More broadly, outside of the disability realm, Judge Barrett has consistently interpreted civil rights laws extremely narrowly to the detriment of marginalized groups, including people of color, older adults, and the LGBTQ+ community.[1]

Discrimination in Immigration Policy

Background: In 2018, the U.S. Department of Homeland Security announced the “public charge” rule which allows the federal government to deny admission into the U.S. based on the likelihood of an individual relying on public benefits for support. Through public policy and in the courts, The Arc has fought this rule because it discriminates against people with disabilities by allowing the government to deny admission into the U.S. based solely on a person’s disability and the use or expected use of public benefits like Medicaid. It also discourages immigrant families from utilizing critical public services—such as Medicaid, the Supplemental Nutrition Assistance Program, housing assistance, and other important programs—out of fear of harming their immigration status. Overall, the rule unfairly restructures immigration in a way that is detrimental to people based on their disability.
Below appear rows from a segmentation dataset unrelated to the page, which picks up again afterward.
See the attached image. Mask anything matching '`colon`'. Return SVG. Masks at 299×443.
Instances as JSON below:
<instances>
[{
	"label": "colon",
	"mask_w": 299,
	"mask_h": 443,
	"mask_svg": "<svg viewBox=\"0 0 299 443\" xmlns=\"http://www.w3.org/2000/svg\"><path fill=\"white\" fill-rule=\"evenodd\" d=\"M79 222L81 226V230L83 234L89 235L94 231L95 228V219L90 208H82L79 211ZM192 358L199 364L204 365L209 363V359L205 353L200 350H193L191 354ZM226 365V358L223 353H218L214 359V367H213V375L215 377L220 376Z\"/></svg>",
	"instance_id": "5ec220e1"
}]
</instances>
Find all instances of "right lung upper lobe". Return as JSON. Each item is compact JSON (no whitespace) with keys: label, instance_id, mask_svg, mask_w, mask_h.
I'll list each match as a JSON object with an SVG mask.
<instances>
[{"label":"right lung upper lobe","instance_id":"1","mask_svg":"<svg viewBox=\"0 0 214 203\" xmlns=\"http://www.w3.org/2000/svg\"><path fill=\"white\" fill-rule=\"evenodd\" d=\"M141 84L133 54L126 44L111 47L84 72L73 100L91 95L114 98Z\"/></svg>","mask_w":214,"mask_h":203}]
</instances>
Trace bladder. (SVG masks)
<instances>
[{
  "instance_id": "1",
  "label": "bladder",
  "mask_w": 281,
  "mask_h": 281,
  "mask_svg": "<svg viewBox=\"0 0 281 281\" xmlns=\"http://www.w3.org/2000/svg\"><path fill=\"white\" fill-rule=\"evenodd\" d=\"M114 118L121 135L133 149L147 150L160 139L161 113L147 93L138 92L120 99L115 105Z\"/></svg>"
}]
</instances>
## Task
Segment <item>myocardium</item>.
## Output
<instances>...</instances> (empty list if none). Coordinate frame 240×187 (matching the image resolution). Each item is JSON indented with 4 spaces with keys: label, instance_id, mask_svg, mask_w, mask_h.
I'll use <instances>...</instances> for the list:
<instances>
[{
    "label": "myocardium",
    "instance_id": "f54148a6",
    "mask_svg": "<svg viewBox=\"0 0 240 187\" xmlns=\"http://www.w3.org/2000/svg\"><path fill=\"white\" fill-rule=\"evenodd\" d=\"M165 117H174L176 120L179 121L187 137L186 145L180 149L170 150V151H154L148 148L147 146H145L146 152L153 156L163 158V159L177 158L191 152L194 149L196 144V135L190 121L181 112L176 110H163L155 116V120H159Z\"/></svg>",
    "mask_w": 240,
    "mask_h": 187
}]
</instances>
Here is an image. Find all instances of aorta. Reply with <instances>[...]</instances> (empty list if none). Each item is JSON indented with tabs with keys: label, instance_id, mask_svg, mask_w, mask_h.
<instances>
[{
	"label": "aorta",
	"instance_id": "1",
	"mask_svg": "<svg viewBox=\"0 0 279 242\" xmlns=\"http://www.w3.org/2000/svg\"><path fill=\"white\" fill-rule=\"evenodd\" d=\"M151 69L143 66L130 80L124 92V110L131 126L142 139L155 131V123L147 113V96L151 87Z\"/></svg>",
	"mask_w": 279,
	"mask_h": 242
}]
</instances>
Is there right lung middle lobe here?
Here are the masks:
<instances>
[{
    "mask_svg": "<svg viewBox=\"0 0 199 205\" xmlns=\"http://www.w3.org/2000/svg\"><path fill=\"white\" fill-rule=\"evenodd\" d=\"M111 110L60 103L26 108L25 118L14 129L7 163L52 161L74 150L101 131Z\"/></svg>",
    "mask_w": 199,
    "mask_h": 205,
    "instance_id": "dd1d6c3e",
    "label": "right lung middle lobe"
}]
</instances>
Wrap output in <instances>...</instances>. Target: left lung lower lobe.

Judge Barrett’s Record: Earlier this year, in Cook County v. Wolf, the Seventh Circuit Court of Appeals upheld a preliminary injunction of the “public charge” rule, holding that it discriminates against people with disabilities by making it more difficult for immigrants with significant disabilities to come to the U.S. because of their increased likelihood of relying on government benefits for support: “The conclusion is inescapable that the Rule penalizes disabled persons in contravention of the Rehabilitation Act.” Judge Barrett dissented, writing that she would vacate the injunction based on her understanding that “DHS’s definition is a reasonable interpretation of the statutory term ‘public charge.’”[2]


[1] See, e.g. Equal Employment Opportunity Commission v. AutoZone (7th Cir. 2017) (denying petition for en banc rehearing of a case in which the lower court ruled for the employer where the EEOC claimed that AutoZone had an unlawful practice of segregating employees by race when it assigned Black employees to stores in Black neighborhoods, which the dissent criticized as an unlawful “separate-but-equal arrangement”); Kleber v. CareFusion Corporation (7th Cir. 2019) (joined majority opinion holding that the Age Discrimination in Employment Act protects only current employees from discrimination due to disparate impact, not outside job applicants. One dissenting judge criticized the opinion, noting: “Wearing blinders that prevent sensible interpretation of ambiguous statutory language, the majority adopts the improbable view that the Act outlawed employment practices with disparate impacts on older workers, but excluded from that protection everyone not already working for the employer in question.”); Amy Coney Barrett, Hesburgh Lecture, Jacksonville University Public Policy Institute, 2016, available at: https://www.youtube.com/watch?v=7yjTEdZ81lI (criticizing Obergefell v. Hodges (U.S. 2015)—Supreme Court decision establishing a constitutional protection for marriage equality for same sex couples—and noting that Title IX should not be interpreted to extend its protections to transgender people.). Judge Barrett also provided paid speeches in 2015 and 2016 to the Alliance Defending Freedom, an organization designated as a hate group by the Southern Poverty Law Center.